Your lyrics are very thought-provoking. Do you tend to write the poetry first, then create the melody?

This changes for each song, but most of my songwriting happens from building a melody on top of a written chord or note progression, with the lyrics then being written to the melody.

You’ve been writing poetry since you were 12 years old. Is this something that came to you naturally, or has it been a working progress?

Poetry became a necessary means for me to communicate what I was feeling during High School – especially to girls! I was extremely introverted growing up, possibly as a result of being the middle child of 7 children.  Being a deep thinker also goes hand in hand with poetry writing so I think writing poetry came to me naturally.

What was the recording process like for your recent release Conflict, alongside The Handsome Devils? 

Although not an overly complicated song, Conflict was the only song on the album that we had to re-record due to deciding the original tempo we tracked to was too fast!  Very happy we did that as it grooves along just right now.  I have a very vivid memory of jamming Conflict with The Handsome Devils‘ guitarist, Tyron White at his house a few weeks before we went in to record the album and this song.  As soon as I heard him play those distinct harmonics over the strummed chords, I knew we had found the resolution to our conflict.

Do you prefer performing acoustically or full band at live shows?

There is nothing better than playing music with people you love. There is a certain invisible energy you feel when playing or writing music with others and once you have experienced that it is hard to recreate that on your own. Saying that, depending on the song, sometimes one voice and a guitar can tell the purest story possible.

You’ve expressed that Conflict was written at a time of melancholy and delves into themes of loneliness, not fitting and feeling uncertain about one’s life and direction.

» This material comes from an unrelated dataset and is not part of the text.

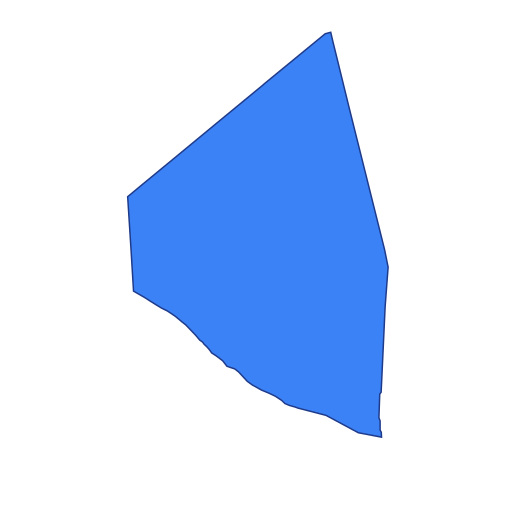 outline of Mubark-Sharq Tafrea, Bur Sa`id, Egypt, rotated 168°
{"feature_id": "37247803B27460825727162", "entity_name": "Mubark-Sharq Tafrea", "entity_type": "district", "adm_level": 2, "iso_a3": "EGY", "parent_name": "Egypt", "parent_adm1": "Bur Sa`id", "projection": "orthographic", "projection_center": [32.444, 31.075], "detail": "fine", "context": "isolated", "style": "filled", "palette": "blue", "viewbox_px": 512, "rotation_deg": 168, "n_neighbors": 0, "source": "geoboundaries", "source_scale": "gbopen_adm2", "svg_char_len": 905}
<svg xmlns="http://www.w3.org/2000/svg" viewBox="0 0 512 512"><g transform="rotate(168 256 256)"><path d="M383.1,247.1L382.8,246.8L373.5,238.5L369.3,234.3L363.6,228.8L358.9,224.4L354.3,220.8L350.9,217.4L347.5,213.8L344.8,210.4L342.0,206.8L339.0,203.2L331.3,190.7L328.5,185.4L326.2,183.0L325.0,180.3L323.0,177.5L321.0,173.9L319.5,170.4L315.7,166.6L310.4,160.5L307.3,154.1L300.3,150.0L297.1,146.2L290.6,135.2L286.3,130.5L278.5,123.7L271.8,119.1L266.2,114.8L260.8,109.3L258.4,105.7L254.4,102.9L249.1,100.1L246.4,98.4L220.7,85.6L192.6,61.8L170.9,52.7L170.1,57.5L170.8,59.9L168.9,68.8L169.4,72.2L163.7,95.1L161.9,96.8L140.3,179.3L129.1,217.6L128.9,235.4L134.1,382.5L135.5,427.5L136.2,449.7L136.4,459.3L142.1,459.0L202.7,427.6L212.7,422.4L212.9,422.2L266.3,394.4L325.9,363.3L329.0,361.7L351.5,350.0L357.4,346.9L369.2,340.7L377.3,285.6L383.1,247.1Z" fill="#3b82f6" stroke="#1e3a8a" stroke-width="1.5"/></g></svg>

What advice would you give to fans who are in a similar stage of life?

Try not to bottle anything up and communicate to your friends and family as much as you can.  Along with that, try and find something that helps you express what you are feeling, whether that is music, interpretive dance or taking a sweet selfie.

Do you have a pre-show ritual before you go on stage?

I like to get the Handsome Devils in a huddle and start to quack (Mighty Ducks style) – they don’t always join in though!

Who would you love to support on tour and who would you love to support you on tour and why?

Nationally, we would love to support the likes of Bernard Fanning, Missy Higgins, Sarah Blasko, Paul Dempsey, and internationally we would love to support bands such as City and Colour and Half Moon Run. In regards to who we would love to support us, there are just so many incredible bands in Brisbane, we just want to play with everyone and make as many frollies (friends that are also colleagues) as possible!

What is your most memorable moment performing live at a show?

My most memorable moment performing live would have to be performing The Pessimist & The Optimist for my grandfather (two poems he wrote decades ago that I put to some music) for the first time at Liam Bryant & The Handsome Devils first ever gig.  It was also his birthday so it was very special.  Let’s just say there were a few tears.  A beautiful moment.

What excites you the most, touring or recording and why?

Ooh, that is a tough one! Short term, touring excites me more, but long term, recording does.  Touring is exciting as it is somewhat unpredictable and such a great bonding activity for the band.  Recording to me is like someone who goes to the gym to get a sweet six pack, it’s a lot of hard work and can be a little painful, but the reward is so great and like the six pack you feel very proud showing people afterwards.

If you could pick any dead or alive artist to feature on one of your tracks, who would it be and why?

I think everyone probably has this man on their list – Mr Jeff Buckley.  His vocal delivery and expression have more feels than the opening scene of Disney Pixar’s UP!